_EXERCISE_
Give the tally of lines in the listing that include "Minimal". No other words belong in the answer.

_MATERIAL FOR THIS EXERCISE_

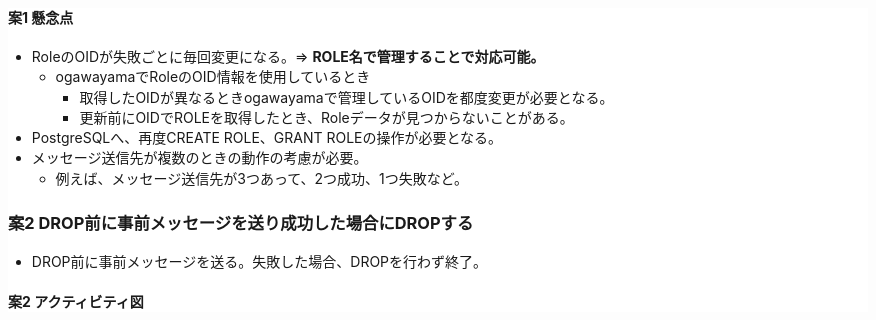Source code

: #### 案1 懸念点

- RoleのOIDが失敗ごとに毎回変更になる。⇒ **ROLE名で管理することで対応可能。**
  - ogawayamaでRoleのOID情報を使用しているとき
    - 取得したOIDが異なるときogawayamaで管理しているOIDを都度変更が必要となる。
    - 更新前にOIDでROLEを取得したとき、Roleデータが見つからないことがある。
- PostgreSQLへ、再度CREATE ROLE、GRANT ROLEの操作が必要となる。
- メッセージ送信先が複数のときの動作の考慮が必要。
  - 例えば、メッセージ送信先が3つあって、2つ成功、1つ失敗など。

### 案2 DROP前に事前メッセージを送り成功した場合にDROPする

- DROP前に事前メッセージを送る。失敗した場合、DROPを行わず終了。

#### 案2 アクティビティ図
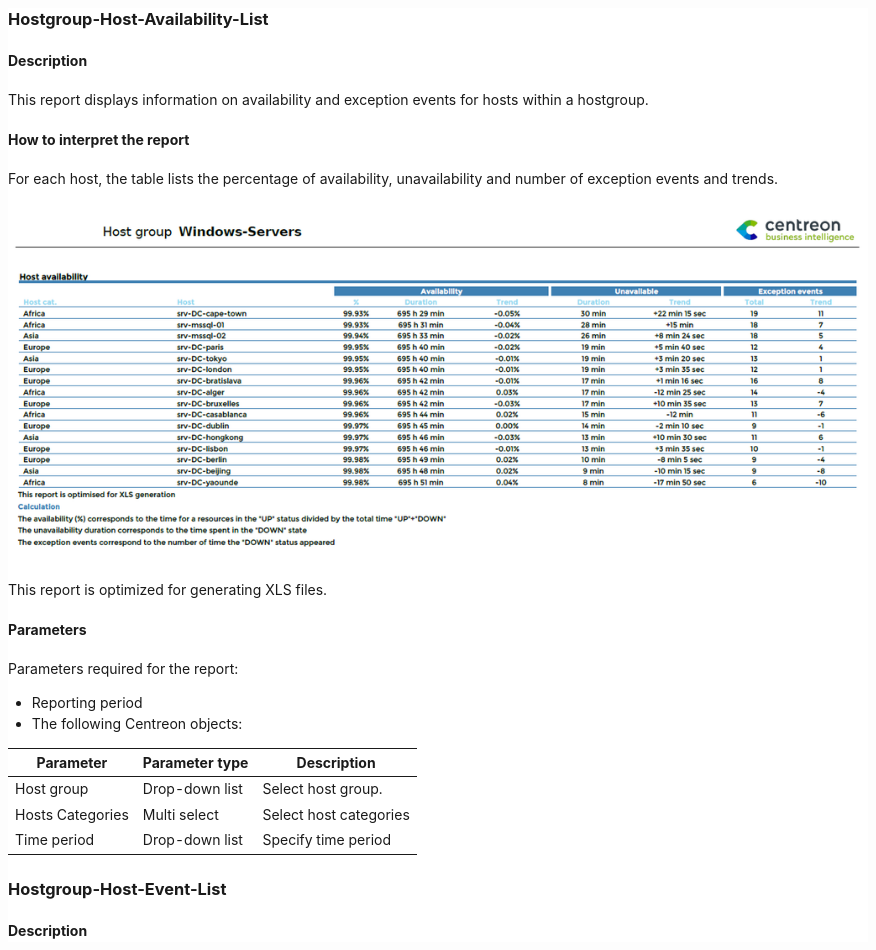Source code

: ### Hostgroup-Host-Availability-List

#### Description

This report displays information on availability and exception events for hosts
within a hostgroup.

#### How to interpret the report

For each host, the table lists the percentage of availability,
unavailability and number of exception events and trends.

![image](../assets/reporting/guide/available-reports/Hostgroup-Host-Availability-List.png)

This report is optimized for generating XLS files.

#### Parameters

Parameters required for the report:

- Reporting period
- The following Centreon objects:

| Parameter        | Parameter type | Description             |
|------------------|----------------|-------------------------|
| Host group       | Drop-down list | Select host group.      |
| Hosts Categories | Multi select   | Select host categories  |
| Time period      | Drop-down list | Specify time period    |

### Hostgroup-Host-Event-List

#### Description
* * *
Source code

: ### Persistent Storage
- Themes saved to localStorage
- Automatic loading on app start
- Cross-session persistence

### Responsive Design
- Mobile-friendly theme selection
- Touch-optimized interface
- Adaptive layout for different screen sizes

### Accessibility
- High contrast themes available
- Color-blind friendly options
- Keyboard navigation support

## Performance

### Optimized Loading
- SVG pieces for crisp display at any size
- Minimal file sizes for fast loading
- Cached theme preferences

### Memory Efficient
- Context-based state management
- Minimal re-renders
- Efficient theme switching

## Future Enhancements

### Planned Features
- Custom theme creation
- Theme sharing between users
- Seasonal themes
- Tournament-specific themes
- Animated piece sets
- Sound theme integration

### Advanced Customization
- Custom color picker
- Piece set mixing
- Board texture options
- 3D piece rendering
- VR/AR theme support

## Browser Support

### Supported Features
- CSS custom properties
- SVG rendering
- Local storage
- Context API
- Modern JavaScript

_ANSWER SPACE_
2